A 25-year-old lady with poorly controlled type I diabetes presented acutely with vomiting, peripheral oedema and abdominal distention.
She was diagnosed with type I diabetes at the age of 12 and her glycaemic control has always been suboptimal predominantly due to poor compliance with the treatment. She had had numerous admissions with diabetic ketoacidosis in the past.

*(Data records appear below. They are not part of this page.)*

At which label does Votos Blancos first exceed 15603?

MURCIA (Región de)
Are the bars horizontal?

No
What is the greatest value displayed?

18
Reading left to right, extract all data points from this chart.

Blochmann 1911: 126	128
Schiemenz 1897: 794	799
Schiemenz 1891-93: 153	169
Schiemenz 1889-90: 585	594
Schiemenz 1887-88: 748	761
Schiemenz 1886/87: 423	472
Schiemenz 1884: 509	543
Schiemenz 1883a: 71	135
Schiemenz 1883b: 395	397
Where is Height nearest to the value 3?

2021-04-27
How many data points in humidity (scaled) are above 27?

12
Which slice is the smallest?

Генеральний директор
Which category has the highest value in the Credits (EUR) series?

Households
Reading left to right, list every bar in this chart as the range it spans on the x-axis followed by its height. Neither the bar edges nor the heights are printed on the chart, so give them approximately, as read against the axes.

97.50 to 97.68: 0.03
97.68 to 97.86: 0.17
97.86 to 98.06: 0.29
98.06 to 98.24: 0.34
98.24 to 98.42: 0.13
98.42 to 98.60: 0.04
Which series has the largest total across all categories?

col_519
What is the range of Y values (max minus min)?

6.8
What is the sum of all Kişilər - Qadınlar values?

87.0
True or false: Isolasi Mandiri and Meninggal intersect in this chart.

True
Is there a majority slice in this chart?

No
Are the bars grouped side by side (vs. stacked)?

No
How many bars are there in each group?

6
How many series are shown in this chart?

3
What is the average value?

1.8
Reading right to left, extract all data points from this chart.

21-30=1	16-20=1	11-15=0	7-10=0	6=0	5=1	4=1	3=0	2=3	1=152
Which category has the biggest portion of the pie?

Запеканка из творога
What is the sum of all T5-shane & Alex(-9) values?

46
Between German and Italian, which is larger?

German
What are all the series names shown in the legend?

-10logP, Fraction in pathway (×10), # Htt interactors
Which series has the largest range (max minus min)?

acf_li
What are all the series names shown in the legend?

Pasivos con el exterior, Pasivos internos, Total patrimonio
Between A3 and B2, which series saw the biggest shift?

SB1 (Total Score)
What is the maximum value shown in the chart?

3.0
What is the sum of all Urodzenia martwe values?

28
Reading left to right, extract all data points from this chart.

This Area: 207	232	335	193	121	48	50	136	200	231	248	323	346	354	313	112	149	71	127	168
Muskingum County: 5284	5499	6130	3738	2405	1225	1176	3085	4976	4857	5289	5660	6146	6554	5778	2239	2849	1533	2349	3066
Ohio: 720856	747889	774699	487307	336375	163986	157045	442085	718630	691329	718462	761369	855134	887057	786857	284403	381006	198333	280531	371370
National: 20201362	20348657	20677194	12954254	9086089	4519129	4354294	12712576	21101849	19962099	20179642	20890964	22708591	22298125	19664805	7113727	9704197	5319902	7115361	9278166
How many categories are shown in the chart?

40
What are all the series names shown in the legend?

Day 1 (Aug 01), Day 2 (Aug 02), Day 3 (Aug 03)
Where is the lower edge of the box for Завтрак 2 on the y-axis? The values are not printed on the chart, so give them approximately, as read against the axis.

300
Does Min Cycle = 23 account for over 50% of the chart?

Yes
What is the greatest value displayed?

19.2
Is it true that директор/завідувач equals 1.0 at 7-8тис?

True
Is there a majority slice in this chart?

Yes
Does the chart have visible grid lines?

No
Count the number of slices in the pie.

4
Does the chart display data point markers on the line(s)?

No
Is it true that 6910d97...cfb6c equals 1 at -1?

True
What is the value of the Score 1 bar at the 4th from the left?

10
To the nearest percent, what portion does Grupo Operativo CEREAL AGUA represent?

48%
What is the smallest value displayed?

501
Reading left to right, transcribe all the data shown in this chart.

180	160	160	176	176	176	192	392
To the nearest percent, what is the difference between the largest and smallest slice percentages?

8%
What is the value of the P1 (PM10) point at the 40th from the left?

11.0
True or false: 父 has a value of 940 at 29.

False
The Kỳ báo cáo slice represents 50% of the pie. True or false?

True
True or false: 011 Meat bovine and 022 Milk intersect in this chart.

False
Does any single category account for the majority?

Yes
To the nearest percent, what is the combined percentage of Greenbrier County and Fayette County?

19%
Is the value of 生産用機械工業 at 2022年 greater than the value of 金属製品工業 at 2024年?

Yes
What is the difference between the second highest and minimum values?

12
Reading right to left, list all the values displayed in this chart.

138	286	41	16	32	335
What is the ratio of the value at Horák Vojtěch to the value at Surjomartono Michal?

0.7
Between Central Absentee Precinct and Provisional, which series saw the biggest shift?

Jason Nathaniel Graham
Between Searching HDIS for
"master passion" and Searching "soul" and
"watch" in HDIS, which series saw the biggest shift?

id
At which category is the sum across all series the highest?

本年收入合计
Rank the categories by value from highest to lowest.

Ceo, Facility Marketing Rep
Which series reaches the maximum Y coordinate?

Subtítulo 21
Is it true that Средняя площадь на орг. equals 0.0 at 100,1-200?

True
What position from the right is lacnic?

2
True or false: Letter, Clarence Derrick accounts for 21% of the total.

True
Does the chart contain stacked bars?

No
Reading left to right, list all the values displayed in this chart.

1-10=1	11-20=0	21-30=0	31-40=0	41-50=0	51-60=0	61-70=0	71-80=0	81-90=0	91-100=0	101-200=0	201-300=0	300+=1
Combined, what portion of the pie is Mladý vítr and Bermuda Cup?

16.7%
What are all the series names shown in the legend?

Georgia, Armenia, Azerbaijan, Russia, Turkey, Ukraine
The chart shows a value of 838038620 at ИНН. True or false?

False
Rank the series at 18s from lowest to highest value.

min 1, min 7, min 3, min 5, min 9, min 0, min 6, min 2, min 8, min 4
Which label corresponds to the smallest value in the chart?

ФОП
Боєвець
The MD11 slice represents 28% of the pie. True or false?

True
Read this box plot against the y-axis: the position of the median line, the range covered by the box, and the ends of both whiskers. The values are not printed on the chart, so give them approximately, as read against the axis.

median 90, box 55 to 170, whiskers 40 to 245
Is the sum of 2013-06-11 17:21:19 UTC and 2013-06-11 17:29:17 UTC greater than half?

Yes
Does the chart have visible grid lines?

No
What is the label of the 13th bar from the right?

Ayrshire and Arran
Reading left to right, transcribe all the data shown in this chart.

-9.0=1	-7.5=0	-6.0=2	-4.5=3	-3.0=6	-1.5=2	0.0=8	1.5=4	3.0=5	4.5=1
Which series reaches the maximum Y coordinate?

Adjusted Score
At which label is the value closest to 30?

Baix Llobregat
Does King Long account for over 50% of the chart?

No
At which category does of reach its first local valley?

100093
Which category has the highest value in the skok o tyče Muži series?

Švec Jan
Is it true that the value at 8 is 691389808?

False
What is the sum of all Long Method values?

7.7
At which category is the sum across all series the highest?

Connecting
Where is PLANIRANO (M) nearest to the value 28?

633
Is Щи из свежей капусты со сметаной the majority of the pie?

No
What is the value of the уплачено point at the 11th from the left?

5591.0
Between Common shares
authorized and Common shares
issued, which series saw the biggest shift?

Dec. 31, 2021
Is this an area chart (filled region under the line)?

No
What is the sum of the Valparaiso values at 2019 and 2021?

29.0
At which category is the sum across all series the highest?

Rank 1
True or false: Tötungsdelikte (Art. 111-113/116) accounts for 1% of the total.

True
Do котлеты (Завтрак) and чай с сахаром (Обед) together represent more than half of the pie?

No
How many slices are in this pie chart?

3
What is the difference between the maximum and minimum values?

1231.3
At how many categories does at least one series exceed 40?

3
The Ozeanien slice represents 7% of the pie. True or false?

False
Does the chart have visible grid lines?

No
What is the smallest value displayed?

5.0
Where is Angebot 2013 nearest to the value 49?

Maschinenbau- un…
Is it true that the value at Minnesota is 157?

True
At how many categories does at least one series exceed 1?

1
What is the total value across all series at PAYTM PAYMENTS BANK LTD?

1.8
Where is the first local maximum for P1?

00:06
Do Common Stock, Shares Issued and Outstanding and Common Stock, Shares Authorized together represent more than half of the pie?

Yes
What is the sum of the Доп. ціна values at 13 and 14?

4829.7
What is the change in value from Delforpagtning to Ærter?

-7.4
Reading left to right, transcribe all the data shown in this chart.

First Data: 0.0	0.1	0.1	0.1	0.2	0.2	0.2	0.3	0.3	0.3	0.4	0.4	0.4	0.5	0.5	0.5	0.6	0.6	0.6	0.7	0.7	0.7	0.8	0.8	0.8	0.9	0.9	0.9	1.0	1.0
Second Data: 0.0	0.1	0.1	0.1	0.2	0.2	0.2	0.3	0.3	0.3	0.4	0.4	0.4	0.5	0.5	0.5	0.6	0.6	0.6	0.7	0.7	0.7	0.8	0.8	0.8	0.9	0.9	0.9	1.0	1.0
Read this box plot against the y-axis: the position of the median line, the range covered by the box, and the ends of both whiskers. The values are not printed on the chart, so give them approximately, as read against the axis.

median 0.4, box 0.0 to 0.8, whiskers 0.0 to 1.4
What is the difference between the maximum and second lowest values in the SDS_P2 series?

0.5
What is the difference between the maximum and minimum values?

On examination a tender hepatomegaly was noted. The investigations revealed Ast of 1675 μ/l, ALP 242 μ/l, LDH 2171 μ/l, total cholesterol 8.8 mmol/l and triglycerides 10.9 mmol/l. Her HbA1c at the time was 11%. Both the ultrasound and the CT of the abdomen showed enlarged liver with diffuse granularity. All vessels were patent and there were no signs of cholelithiasis or ascites. Viral hepatitis and autoimmune screen was negative. Haemochromatosis, Wilsons disease and α-1 antitrypsin deficiency were ruled out. Liver biopsy revealed abnormal glycogen accumulation suggesting a possibility of a late presentation of glycogen storage disease which, however, did not fit into the clinical picture. The RBC phosphorylase kinase activity was within normal limits.
The case was discussed on the multidisciplinary team meeting involving diabetologists and histopathologist at the tertiary centre. The general consensus was that this was an acute fatty liver due to poor glycaemic control.
The patient was started on continuous subcutaneous insulin infusion therapy resulting in a dramatic improvement in her diabetes control. Eighteen months after the diagnosis of acute fatty liver was made, her HbA1c was 8.5%, total cholesterol 6.1 mmol/l, triglycerides 2.0 mmol/l. The follow-up CT of the abdomen demonstrated resolution of hepatomegaly with no fatty changes observed.